== Data supplied ==

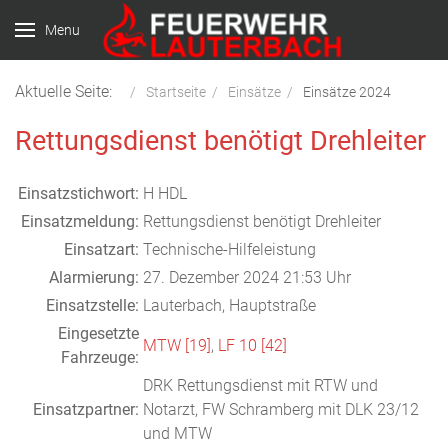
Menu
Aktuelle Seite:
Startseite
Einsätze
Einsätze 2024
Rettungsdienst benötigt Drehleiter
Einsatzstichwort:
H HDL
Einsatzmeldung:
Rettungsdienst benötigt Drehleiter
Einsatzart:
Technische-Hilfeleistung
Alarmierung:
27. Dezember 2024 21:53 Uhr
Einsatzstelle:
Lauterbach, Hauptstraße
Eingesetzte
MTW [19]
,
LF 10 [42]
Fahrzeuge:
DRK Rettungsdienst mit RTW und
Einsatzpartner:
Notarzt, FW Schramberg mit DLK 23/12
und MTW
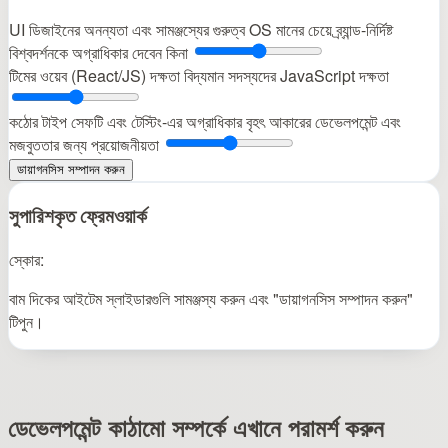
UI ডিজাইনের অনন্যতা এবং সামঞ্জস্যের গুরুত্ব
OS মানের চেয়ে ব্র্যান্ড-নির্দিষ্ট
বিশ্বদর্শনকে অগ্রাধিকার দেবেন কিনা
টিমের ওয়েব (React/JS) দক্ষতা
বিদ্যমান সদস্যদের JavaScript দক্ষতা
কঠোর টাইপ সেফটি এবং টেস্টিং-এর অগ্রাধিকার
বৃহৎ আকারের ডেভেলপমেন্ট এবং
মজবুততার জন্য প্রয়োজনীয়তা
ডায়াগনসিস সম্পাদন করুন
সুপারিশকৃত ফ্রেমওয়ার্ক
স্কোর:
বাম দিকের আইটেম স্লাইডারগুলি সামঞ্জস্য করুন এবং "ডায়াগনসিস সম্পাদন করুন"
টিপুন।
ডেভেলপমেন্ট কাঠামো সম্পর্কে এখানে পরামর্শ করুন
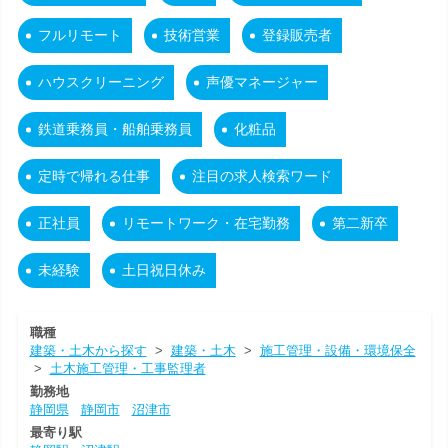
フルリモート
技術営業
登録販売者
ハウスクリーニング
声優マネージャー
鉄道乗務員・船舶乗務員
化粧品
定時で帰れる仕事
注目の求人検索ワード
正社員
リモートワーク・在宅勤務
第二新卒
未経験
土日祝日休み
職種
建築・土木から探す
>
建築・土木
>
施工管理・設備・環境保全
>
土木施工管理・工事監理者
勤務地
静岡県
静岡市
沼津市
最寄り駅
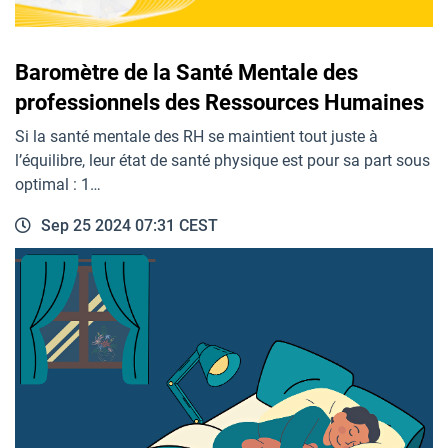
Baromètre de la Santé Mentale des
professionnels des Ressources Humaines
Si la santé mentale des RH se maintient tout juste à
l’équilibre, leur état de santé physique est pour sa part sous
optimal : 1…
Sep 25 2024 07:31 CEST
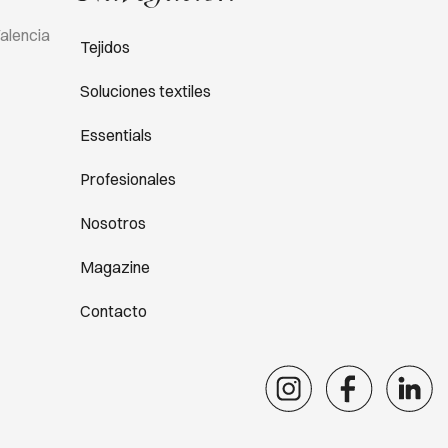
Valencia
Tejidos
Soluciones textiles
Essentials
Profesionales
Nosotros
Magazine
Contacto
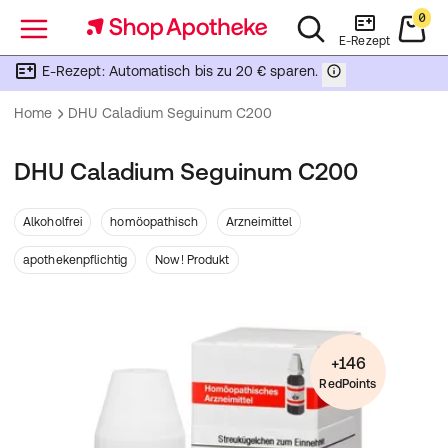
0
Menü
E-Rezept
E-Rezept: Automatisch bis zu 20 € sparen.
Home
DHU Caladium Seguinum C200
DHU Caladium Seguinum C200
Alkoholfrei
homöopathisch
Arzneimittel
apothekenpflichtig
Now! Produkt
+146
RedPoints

===
== Data supplied ==

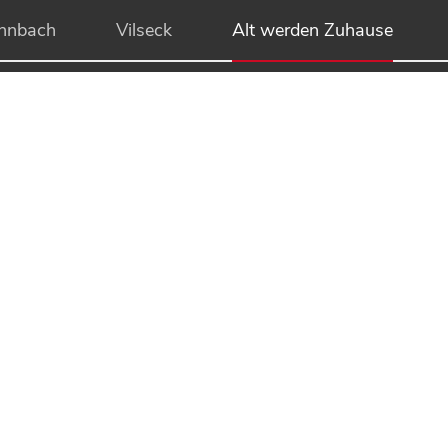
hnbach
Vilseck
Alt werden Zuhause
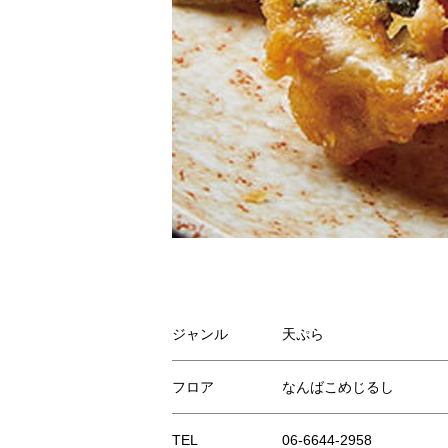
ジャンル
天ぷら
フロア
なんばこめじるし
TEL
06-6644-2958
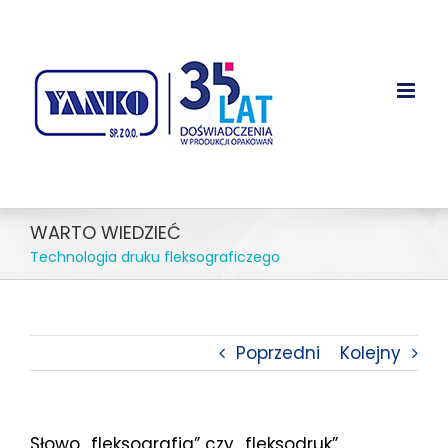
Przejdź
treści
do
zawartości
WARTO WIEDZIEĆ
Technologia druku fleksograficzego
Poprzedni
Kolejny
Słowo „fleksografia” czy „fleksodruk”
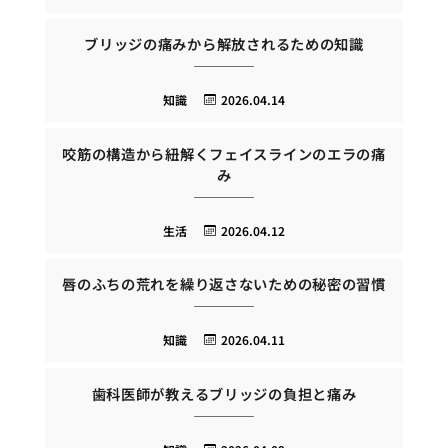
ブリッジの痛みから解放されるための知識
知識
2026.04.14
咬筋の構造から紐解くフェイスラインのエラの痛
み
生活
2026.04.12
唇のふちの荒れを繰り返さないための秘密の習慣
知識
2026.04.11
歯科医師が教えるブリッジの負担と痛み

===
== Data supplied ==

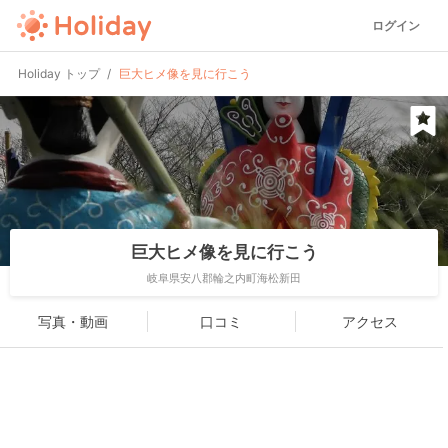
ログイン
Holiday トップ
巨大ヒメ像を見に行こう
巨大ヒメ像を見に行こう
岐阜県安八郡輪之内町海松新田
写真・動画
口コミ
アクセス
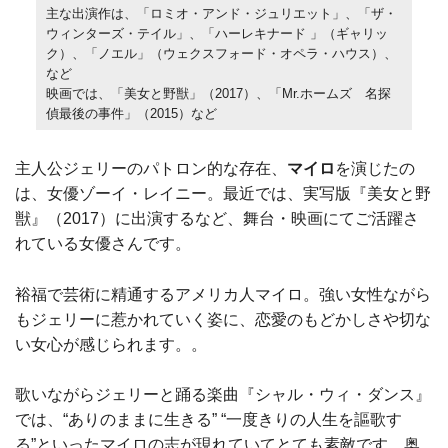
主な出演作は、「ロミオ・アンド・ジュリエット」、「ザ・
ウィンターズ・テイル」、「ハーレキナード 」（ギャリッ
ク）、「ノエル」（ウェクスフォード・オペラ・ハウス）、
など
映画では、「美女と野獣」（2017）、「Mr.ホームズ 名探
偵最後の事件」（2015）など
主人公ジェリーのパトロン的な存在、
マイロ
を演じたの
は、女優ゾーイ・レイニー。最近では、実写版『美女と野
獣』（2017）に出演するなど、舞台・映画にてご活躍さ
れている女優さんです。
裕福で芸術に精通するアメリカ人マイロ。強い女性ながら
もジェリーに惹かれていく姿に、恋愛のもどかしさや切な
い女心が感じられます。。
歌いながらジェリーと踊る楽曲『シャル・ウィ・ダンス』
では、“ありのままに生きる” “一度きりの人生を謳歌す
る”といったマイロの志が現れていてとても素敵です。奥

===

**Aim of the exercise**
Give the rows from the line with "ブリッジの痛みから解放されるための知識" to the line with "歯科医師が教えるブリッジの負担と痛み" as a numbered list, leaving out any blank lines.

**Response**
1. ブリッジの痛みから解放されるための知識
2. 知識
3. 2026.04.14
4. 咬筋の構造から紐解くフェイスラインのエラの痛
5. み
6. 生活
7. 2026.04.12
8. 唇のふちの荒れを繰り返さないための秘密の習慣
9. 知識
10. 2026.04.11
11. 歯科医師が教えるブリッジの負担と痛み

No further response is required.